Nous nous tournâmes à gauche pour mieux entendre les plaintes, et nous nous avançâmes sur la même ligne que les ombres ; ces malheureux traînaient un poids si pesant, et qui les contraignait à marcher si lentement, qu’à chaque pas nous en laissions derrière nous un grand nombre. Je dis à mon guide : « Tâchons d’en trouver un dont on connaisse le nom et les actions : et, tout en allant, porte tes yeux autour de toi. » Un d’eux, qui reconnut

… Je vis un homme crucifié à terre par trois pals…
(L’Enfer, chant xxiii, page 87.)


le langage toscan, cria derrière moi : « Arrêtez, vous qui courez si vite à travers l’air ténébreux ; et toi peut-être tu sauras de moi ce que tu demandes. — Eh bien, reprit mon guide, attends et règle tes pas sur les siens. » Je m’arrêtai, et je vis deux coupables qui montraient dans tous leurs regards un grand désir de s’entretenir avec moi ; mais ils étaient retardés par la voie étroite et courbés sous le fardeau énorme qui allongeait leur marche laborieuse. À peine arrivés, ils me regardèrent de leurs yeux louches, sans se parler ; ensuite il se dirent : « Celui-ci, au mouvement de sa bouche, paraît être vivant ; et s’ils sont morts, par quel privilège sont-ils exempts de gémir sous notre lourde étole ? » Ils continuèrent ainsi : « Toscan, qui es parvenu jusque dans le collège douloureux des hypocrites, ne dédaigne pas de dire qui tu es. »
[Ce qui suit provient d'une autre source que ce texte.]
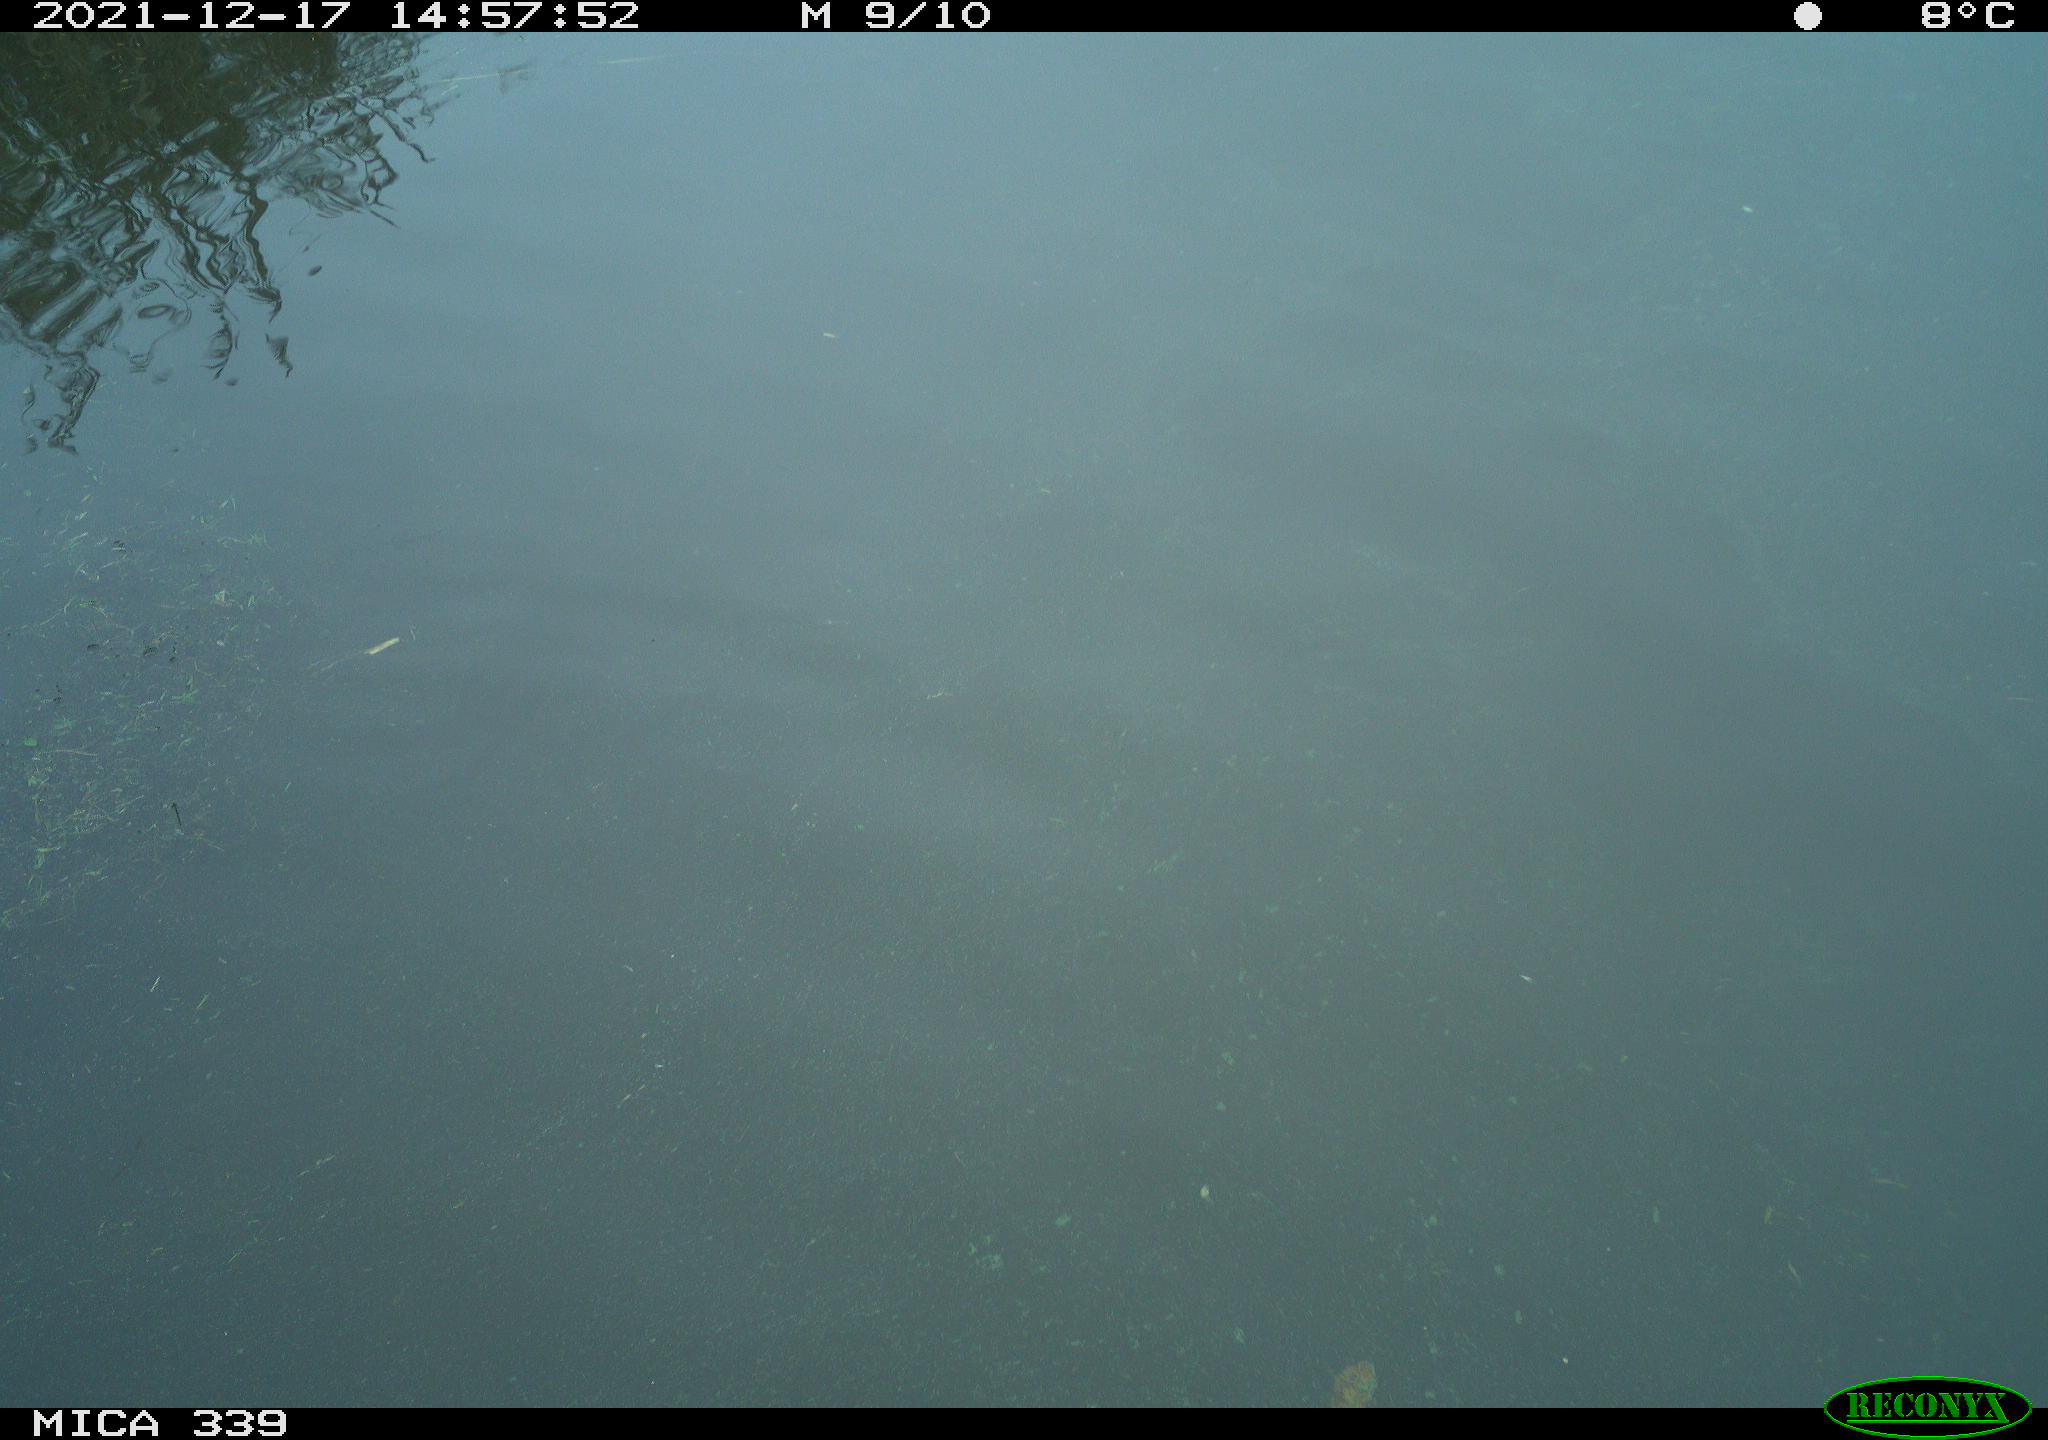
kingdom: Animalia
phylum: Chordata
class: Aves
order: Anseriformes
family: Anatidae
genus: Anas
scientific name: Anas platyrhynchos
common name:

Je répondis : « Je suis né sur les bords fleuris de l’Arno, dans la grande ville ; j’ai ici le corps que je n’ai jamais quitté : mais qui êtes-vous, vous-mêmes dont je vois les joues baignées de larmes ? quelle est donc la douleur qui étincelle dans vos yeux ? » Un d’eux parla en ces termes : « Ces chapes dorées sont d’un poids si épais que nos cœurs plient comme les balances sous des poids trop lourds : nous sommes natifs de Bologne, et nous fûmes Frères joyeux : je m’appelai Catalano, celui-là Loderingo. Ta ville nous donna l’autorité, parce qu’elle a coutume de choisir des hommes étrangers aux partis, et nous répondîmes à ses vœux, comme on le voit encore près de Gardingo. » Je repris à mon tour : « Ô frères ! vos mauvaises… » mais je n’achevai pas, parce que je vis un homme crucifié à terre, par trois pals : aussitôt qu’il m’aperçut, il se tordit sur lui-même en soufflant dans sa barbe, avec de profonds soupirs. Frère Catalano, qui le remarqua, s’écria : « Ce transpercé que tu regardes a dit aux Pharisiens qu’il fallait qu’un homme mourût pour le peuple : tu le vois couché nu, en travers sur le chemin ; et tous ceux qu’accablent ces poids énormes doivent, en passant, le fouler lentement sous leurs pieds. Le même supplice est réservé à son beau-père et à ceux du Conseil qui furent une mauvaise semence pour les Juifs. » Je vis alors Virgile s’étonner du supplice qu’endurait celui qui était si ignominieusement étendu en croix dans cet exil éternel. Mon maître dit ensuite au frère : « Vous est-il permis de m’apprendre si, à droite, il est quelque chemin par lequel il nous soit facile d’avancer, sans appeler des anges rebelles à venir nous guider dans ce lamentable empire ? Le frère répondit : « Plus près d’ici que tu ne l’espérais, s’élève un rocher qui, après avoir pris naissance au pied de la grande enceinte, traverse toutes les vallées de douleurs : il n’est rompu que dans cette partie ; mais vous pouvez passer sur ses ruines qui sont assez praticables. » Mon guide baissa un moment les yeux, et dit : « Comme il nous a trompés, le chef de ceux qui enfourchent les damnés ! — J’ai entendu nombrer à Bologne, reprit le frère, les vices du démon, et on l’accusait, entre autres crimes, d’être faux et père du mensonge. »

Alors le guide, montrant sur son visage quelque altération causée par la colère, s’éloignait à grands pas. Je quittai les pécheurs si cruellement vêtus, et je suivis les traces du guide chéri.